**WHAT YOU WILL DO**
Scan the lines below; pull out those with "Shochat".

**MATERIAL SUPPLIED**
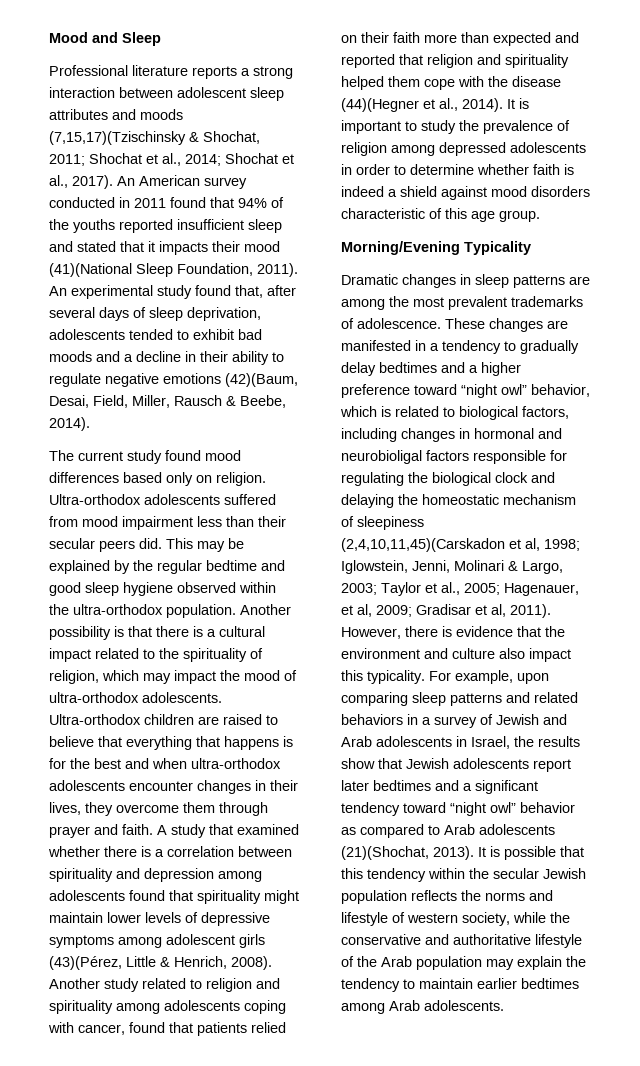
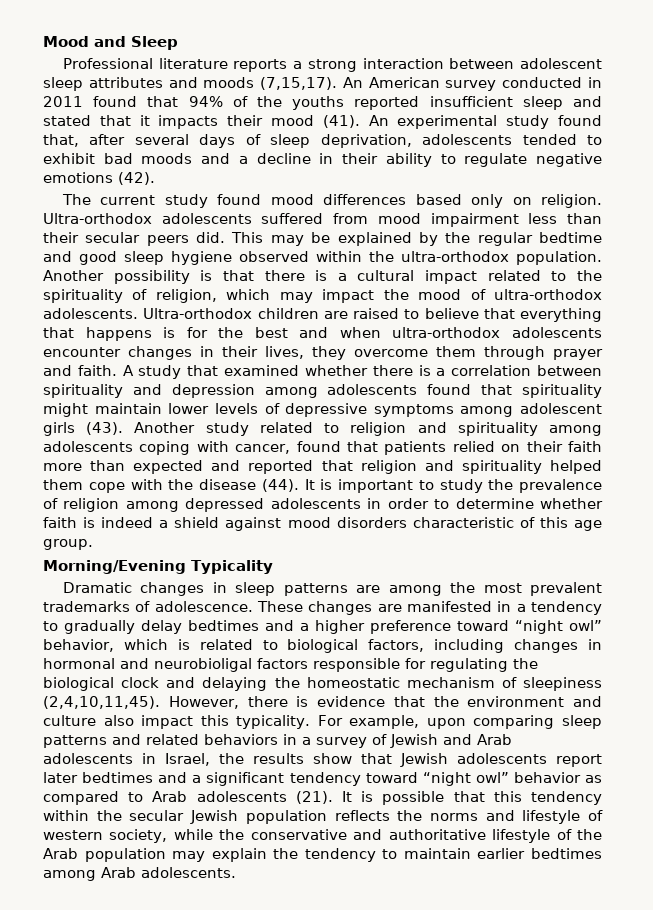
[49,131,260,145] [49,153,294,166] [49,175,113,189] (7,15,17)(Tzischinsky & Shochat, 2011; Shochat et al., 2014; Shochat et al., 2017). -> [260,77,338,90] (7,15,17).
[49,263,298,277] (41)(National Sleep Foundation, 2011). -> [322,115,360,128] (41).
[225,373,298,387] [49,395,286,408] [49,417,90,431] (42)(Baum, Desai, Field, Miller, Rausch & Beebe, 2014). -> [118,172,155,185] (42).
[49,956,272,970] (43)(Pérez, Little & Henrich, 2008). -> [86,422,124,435] (43).
[341,98,503,112] (44)(Hegner et al., 2014). -> [261,479,299,492] (44).
[341,538,580,552] [341,560,563,574] [341,582,579,596] [341,604,551,618] (2,4,10,11,45)(Carskadon et al, 1998; Iglowstein, Jenni, Molinari & Largo, 2003; Taylor et al., 2005; Hagenauer, et al, 2009; Gradisar et al, 2011). -> [43,696,160,709] (2,4,10,11,45).
[341,846,474,860] (21)(Shochat, 2013). -> [295,791,333,804] (21).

**RESPONSE AREA**
[49,131,260,145] [49,153,294,166] [49,175,113,189] (7,15,17)(Tzischinsky & Shochat, 2011; Shochat et al., 2014; Shochat et al., 2017). -> [260,77,338,90] (7,15,17).
[341,846,474,860] (21)(Shochat, 2013). -> [295,791,333,804] (21).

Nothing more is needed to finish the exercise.